(Data extracted from a collection)
☆ ☆ ☆
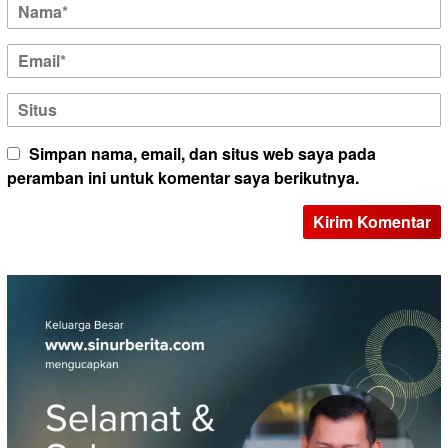
Simpan nama, email, dan situs web saya pada
peramban ini untuk komentar saya berikutnya.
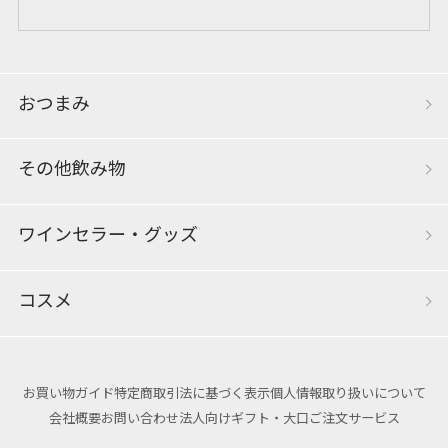
おつまみ
その他飲み物
ワインセラー・グッズ
コスメ
お買い物ガイド
特定商取引法に基づく表示
個人情報取り扱いについて
会社概要
お問い合わせ
法人向けギフト・大口ご注文サービス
☆ ☆ ☆
- _WORK TO BE COMPLETED_: Check each line of the data for the word "saya", then state only how many lines hold it.

- _SOLVED EXERCISE_: 2